The best footage of the interaction between Zelenskiy and Orban appears here, courtesy of The Guardian newspaper’s very excellent website:
I know it’s possible to lipread conversations caught on CCTV, and of course governments can get access to all CCTV cameras, even privately installed ones, typically because the recordings they capture aren’t adequate encrypted. That’s why some people consider CCTV such an infringement of civil liberties, and why whenever I have my most sensitive conversations in Mos Eisley I turn to look at the lavatory at the end of the bar. The CCTV camera is just above the door, in case you hadn’t noticed. Nevertheless I have never actually seen lipreading software at work. The best commercially available product - and commercial products are typically up to speed with whatever governments are using - is called SRAVI, but apparently it only works from a mobile phone. I’m going to keep fiddling around with it to try to assess what Presidents Zelenskiy and Orban were actually saying to one another, because President Zelenskiy’s official account of their discussion was rather vague. However if anyone else with superior IT skills to me can get this to work, I would love to hear from you. I think we all would.

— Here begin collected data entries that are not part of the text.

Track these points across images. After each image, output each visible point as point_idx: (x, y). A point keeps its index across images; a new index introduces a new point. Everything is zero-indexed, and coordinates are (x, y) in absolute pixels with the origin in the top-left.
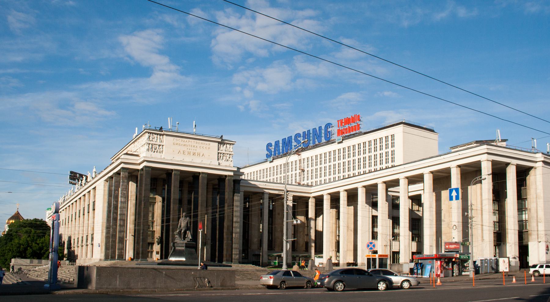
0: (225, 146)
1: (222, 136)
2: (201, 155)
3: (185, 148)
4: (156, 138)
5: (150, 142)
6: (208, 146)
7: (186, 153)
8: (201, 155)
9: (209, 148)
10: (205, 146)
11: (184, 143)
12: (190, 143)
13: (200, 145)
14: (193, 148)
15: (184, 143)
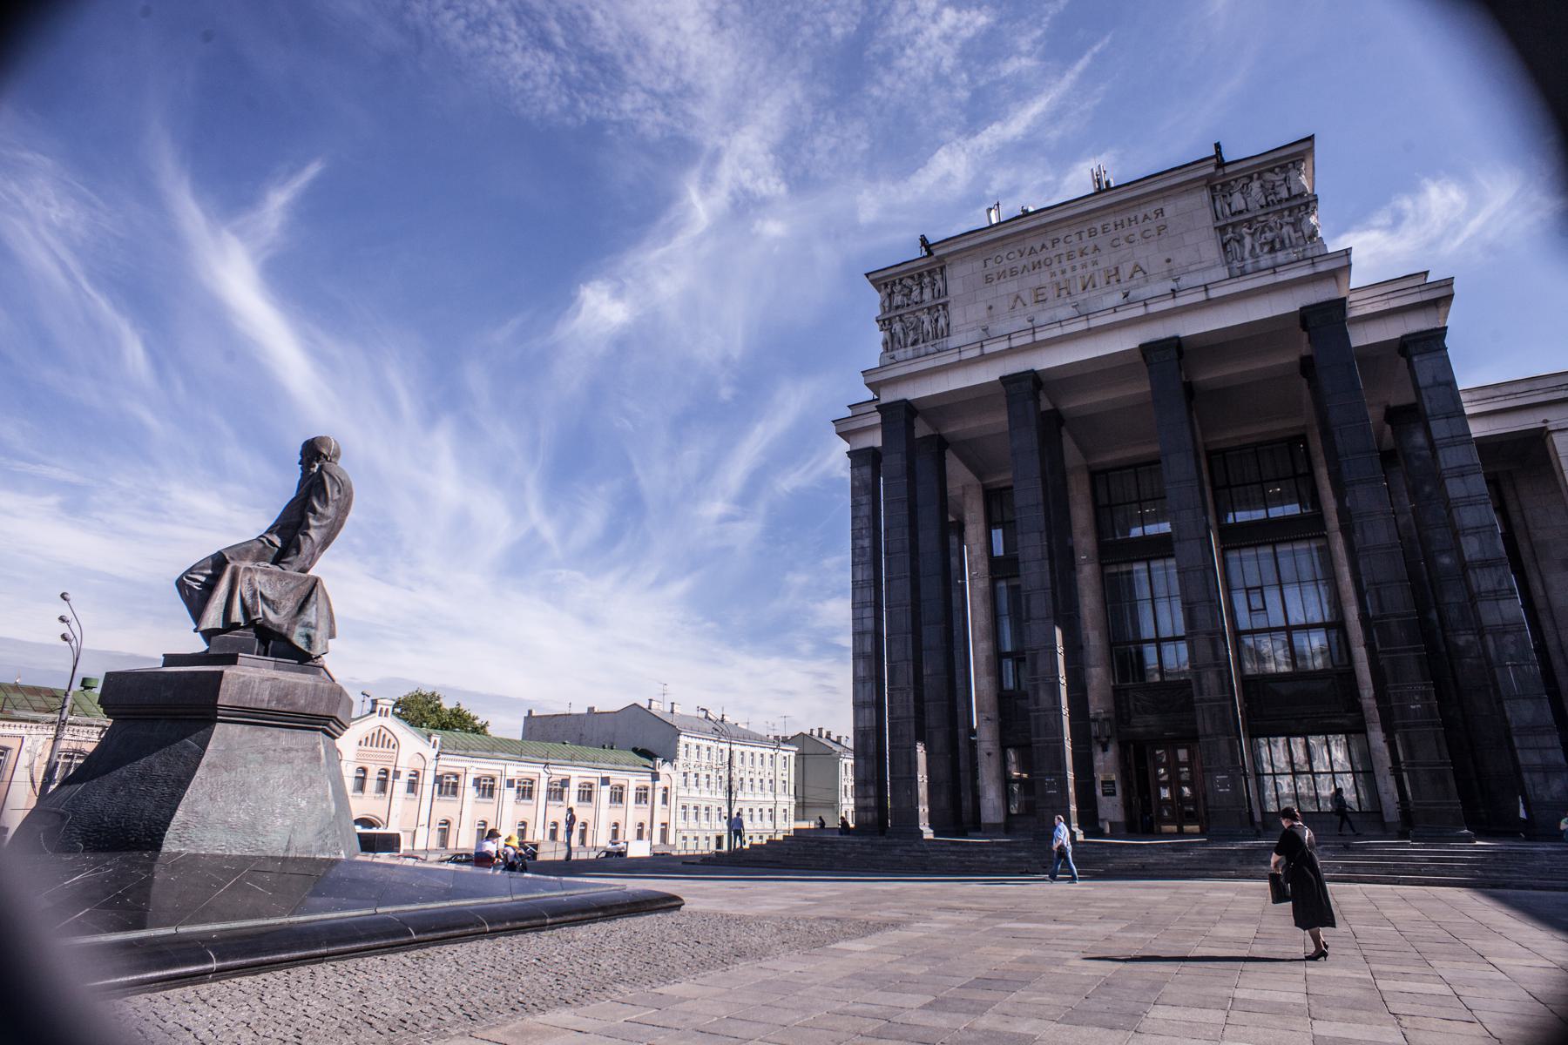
0: (1256, 185)
1: (1218, 146)
2: (1126, 270)
3: (1044, 278)
4: (916, 292)
5: (892, 314)
6: (1152, 225)
7: (1050, 293)
8: (1126, 270)
9: (1161, 229)
10: (1136, 230)
11: (1035, 258)
12: (1062, 248)
13: (1113, 234)
14: (1078, 261)
15: (1035, 258)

The best news in an otherwise depressing time is that the IMF has unbuckled US$900 million in structural adjustment funds to keep the Ukrainian economy afloat while the US Congress continues to negotiate improved border security in exchange for the Ukrainian continued financial assistance package being passed in the Senate. This no doubt took place on the personal request of US President Biden to the Managing Director Kristalina Georgieva, herself Bulgarian and who is well aware of the threats of Russian imperialism as her own country suffered from it. Bulgaria is a member of NATO and like all countries bordering the former Soviet Union, Bulgarians are watching events anxiously in Ukraine. They all know that Ukraine cannot fall or the Russian threat to Eastern Europe will be unrelenting and then NATO will be engaged to defend a swathe of its member states. It is far better that Russian imperial aggression is stopped now, in Ukraine, than that it is permitted to continue whereupon the costs of resisting it will become existentially higher. I think everyone in the US Congress, and Mr Orban, understand that, which is why I remain relatively hopeful that a political consensus to provide maximum financial and military support to Ukraine will prevail.